Aku menanti jawaban Fajar sambil menggigit bibir. Takut jika jawaban dari soal yang Fajar kasih itu salah.
"Well, aku rasa kamu gak perlu belajar lagi nanti malam." Fajar meletakkan buku tulis di pangkuanku. "Jawaban kamu betul semua. Cuma salah dikit-dikit, tapi aku rasa bisa dimaafinlah."
Aku mendesah lega dan menyadar di sofa. "Gak terasa besok pagi udah ujian terakhir. Aku kira, aku gak bakalan bisa ngelewatinnya." Aku menoleh ke kiri, tempat Fajar berada. "Makasih, ya, udah mau bantuin aku belajar."
Fajar mengacak rambutku. "Sama-sama. Jangan lupa doa sebelum ujian. Ingat konsep-konsep yang udah kita bahas tadi."
Aku mengacungkan jempol. "Sip. Eh, ngomong-ngomong, kamu gak ujian kenaikan kelas juga? Ya... aku merasa selama ini kamu keliatan santai-santai aja."

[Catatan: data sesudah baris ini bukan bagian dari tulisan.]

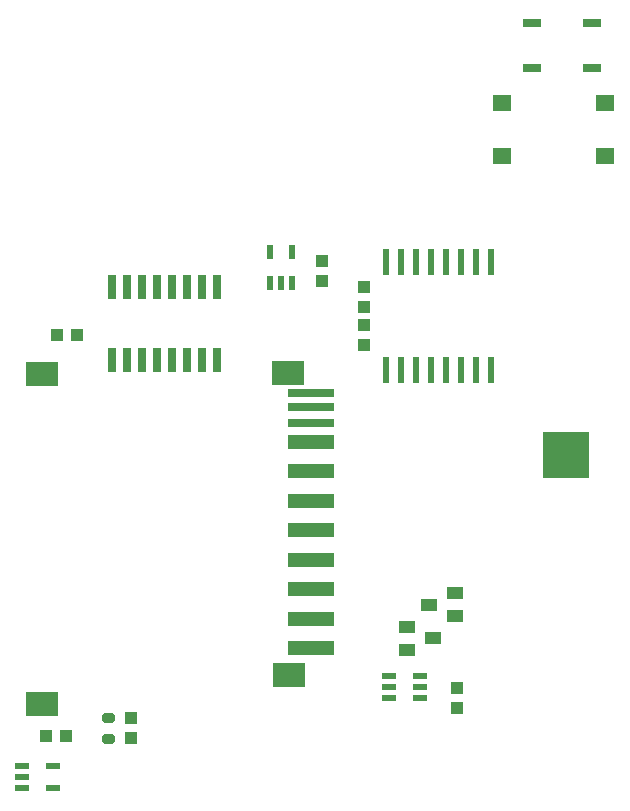
<source format=gtp>
G75*
%MOIN*%
%OFA0B0*%
%FSLAX24Y24*%
%IPPOS*%
%LPD*%
%AMOC8*
5,1,8,0,0,1.08239X$1,22.5*
%
%ADD10R,0.0260X0.0800*%
%ADD11R,0.0217X0.0472*%
%ADD12R,0.1102X0.0787*%
%ADD13R,0.1575X0.0276*%
%ADD14R,0.1575X0.0472*%
%ADD15R,0.1560X0.1560*%
%ADD16R,0.0600X0.0300*%
%ADD17R,0.0433X0.0394*%
%ADD18R,0.0236X0.0866*%
%ADD19R,0.0394X0.0433*%
%ADD20R,0.0472X0.0217*%
%ADD21R,0.0630X0.0551*%
%ADD22R,0.0551X0.0394*%
%ADD23C,0.0283*%
%ADD24R,0.0480X0.0245*%
D10*
X006875Y018765D03*
X007375Y018765D03*
X007875Y018765D03*
X008375Y018765D03*
X008875Y018765D03*
X009375Y018765D03*
X009875Y018765D03*
X010375Y018765D03*
X010375Y021185D03*
X009875Y021185D03*
X009375Y021185D03*
X008875Y021185D03*
X008375Y021185D03*
X007875Y021185D03*
X007375Y021185D03*
X006875Y021185D03*
D11*
X012126Y021338D03*
X012500Y021338D03*
X012874Y021338D03*
X012874Y022362D03*
X012126Y022362D03*
D12*
X012731Y018322D03*
X004542Y018283D03*
X012771Y008244D03*
X004542Y007299D03*
D13*
X013479Y016669D03*
X013479Y017181D03*
X013479Y017653D03*
D14*
X013479Y016039D03*
X013479Y015055D03*
X013479Y014070D03*
X013479Y013086D03*
X013479Y012102D03*
X013479Y011118D03*
X013479Y010133D03*
X013479Y009149D03*
D15*
X022000Y015600D03*
D16*
X022875Y028475D03*
X022875Y029975D03*
X020875Y029975D03*
X020875Y028475D03*
D17*
X015250Y021185D03*
X015250Y020515D03*
X015250Y019935D03*
X015250Y019265D03*
X018375Y007810D03*
X018375Y007140D03*
X005335Y006225D03*
X004665Y006225D03*
D18*
X016000Y018414D03*
X016500Y018414D03*
X017000Y018414D03*
X017500Y018414D03*
X018000Y018414D03*
X018500Y018414D03*
X019000Y018414D03*
X019500Y018414D03*
X019500Y022036D03*
X019000Y022036D03*
X018500Y022036D03*
X018000Y022036D03*
X017500Y022036D03*
X017000Y022036D03*
X016500Y022036D03*
X016000Y022036D03*
D19*
X013875Y022060D03*
X013875Y021390D03*
X005710Y019600D03*
X005040Y019600D03*
X007500Y006810D03*
X007500Y006140D03*
D20*
X003863Y004476D03*
X003863Y004850D03*
X003863Y005224D03*
X004887Y005224D03*
X004887Y004476D03*
D21*
X019845Y025553D03*
X019845Y027324D03*
X023310Y027324D03*
X023310Y025553D03*
D22*
X018308Y010974D03*
X018308Y010226D03*
X017558Y009475D03*
X016692Y009101D03*
X016692Y009849D03*
X017442Y010600D03*
D23*
X006825Y006861D02*
X006675Y006861D01*
X006825Y006861D02*
X006825Y006789D01*
X006675Y006789D01*
X006675Y006861D01*
X006675Y006161D02*
X006825Y006161D01*
X006825Y006089D01*
X006675Y006089D01*
X006675Y006161D01*
D24*
X016109Y007476D03*
X016109Y007850D03*
X016109Y008224D03*
X017141Y008224D03*
X017141Y007850D03*
X017141Y007476D03*
M02*

</source>
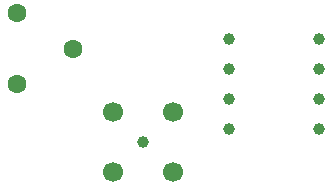
<source format=gbr>
%TF.GenerationSoftware,KiCad,Pcbnew,9.0.0*%
%TF.CreationDate,2025-04-13T17:52:51-07:00*%
%TF.ProjectId,compact_photodiode_v2,636f6d70-6163-4745-9f70-686f746f6469,rev?*%
%TF.SameCoordinates,Original*%
%TF.FileFunction,Plated,1,2,PTH,Drill*%
%TF.FilePolarity,Positive*%
%FSLAX46Y46*%
G04 Gerber Fmt 4.6, Leading zero omitted, Abs format (unit mm)*
G04 Created by KiCad (PCBNEW 9.0.0) date 2025-04-13 17:52:51*
%MOMM*%
%LPD*%
G01*
G04 APERTURE LIST*
%TA.AperFunction,ComponentDrill*%
%ADD10C,1.000000*%
%TD*%
%TA.AperFunction,ComponentDrill*%
%ADD11C,1.600000*%
%TD*%
%TA.AperFunction,ComponentDrill*%
%ADD12C,1.700000*%
%TD*%
G04 APERTURE END LIST*
D10*
%TO.C,U2*%
X148060000Y-122740000D03*
%TO.C,U1*%
X155390000Y-113980000D03*
X155390000Y-116520000D03*
X155390000Y-119060000D03*
X155390000Y-121600000D03*
X163010000Y-113980000D03*
X163010000Y-116520000D03*
X163010000Y-119060000D03*
X163010000Y-121600000D03*
D11*
%TO.C,BT1*%
X137450000Y-111800000D03*
X137450000Y-117800000D03*
X142150000Y-114800000D03*
D12*
%TO.C,U2*%
X145520000Y-120200000D03*
X145520000Y-125280000D03*
X150600000Y-120200000D03*
X150600000Y-125280000D03*
M02*

</source>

"Jadwal aku minggu depan."
Aku mengangguk sambil bergumam, oh.
Aku merasa deja vu saat belajar seperti ini dengan Fajar. Dulu, kami suka belajar bersama di perpustakaan kota. Membicarakan dunia dan isinya, membahas sejarah belahan dunia, sampai akhirnya kami bercerita tentang mimpi-mimpi. Hanya saja, sejak kami berpacaran, kegiatan itu kami lupakan begitu saja. Padahal, 'belajar di perpustakaan' adalah kegiatan yang mempertemukan kami berdua.
Sejak satu minggu yang lalu, kami belajar dengan cara yang berbeda. Setelah membahas pelajaran yang diujiankan, Fajar memberiku beberapa soal yang di tulis di sebuah buku dengan tulisan braile. Lalu, aku menjawabnya dengan lisan. Fajar akan menilai jawabanku dan saat semua soal sudah terjawab, Fajar akan memberitahu berapa betul dan salahnya. Tidak jarang kami berdebat, mempertahankan jawaban yang kami rasa benar. Namun hal itu tidak membuat kami bertengkar sampai berhari-hari. Kami sudah belajar dari kejadian sebelumnya.
Aku terkejut saat tahu Fajar bisa membaca dan menulis huruf braile. Saat aku bertanya dengan santainya dia menjawab, "Aku belajar sendiri, lho. Pacar kamu, kan, pinter. Lagian gak ada salahnya, kan, aku bisa baca dan nulis huruf braile? Justru, kamu merasa dimudahkan dengan kemampuan aku ini."
"Besok sore... jangan lupa, ya," ucap Fajar tiba-tiba. Ucapannya terdengar salah tingkah.
Aku justru bingung. "Jangan lupa apa?"
Fajar berdecak, menahan rasa kesalnya. "Kita, kan, mau ke pantai."
Aku menepuk keningku dan tersenyum. Giliranku yang salah tingkah. "Oh iya! Aku lupa. Maaf, ya."
"Dimaafkan." Fajar mencubit pipiku.
"Eh, aku boleh ajak Embun gak?"
"Embun?"
***
Ujian terakhir sudah kulalui dengan baik. Akhirnya aku bisa bernapas lega. Semua ini juga tidak terlepas dari usaha dan doaku serta dukungan Fajar. Aku jadi tidak sabar menunggu sore akan tiba. Sesuai janji Fajar, sore ini kami akan ke pantai.
Pak Usman menuntunku berjalan menuju kamarku. Di tengah jalan, langkah kami dicegat oleh suara Bunda.
"Pak, tolong bawa Senja ke sini dulu. Kami ingin ngobrol sebentar."
"Baik, Bu."
Tidak hanya Bunda, ada Ayah dan Kak Surya juga—setelah aku mendengar keduanya mengobrol. Setelah duduk di sebelah Bunda dan Pak Usman pamit, aku bertanya, "Ada apa?"
"Gimana ujian kamu?" tanya Kak Surya basa-basi.
"Alhmdulillah lancar. Kalau gak ada Fajar, aku gak tau mau belajar kayak mana." Aku memukul lengannya pelan—untungnya tepat sasaran. "Harusnya Kakak yang nemenin aku belajar, bukannya Fajar."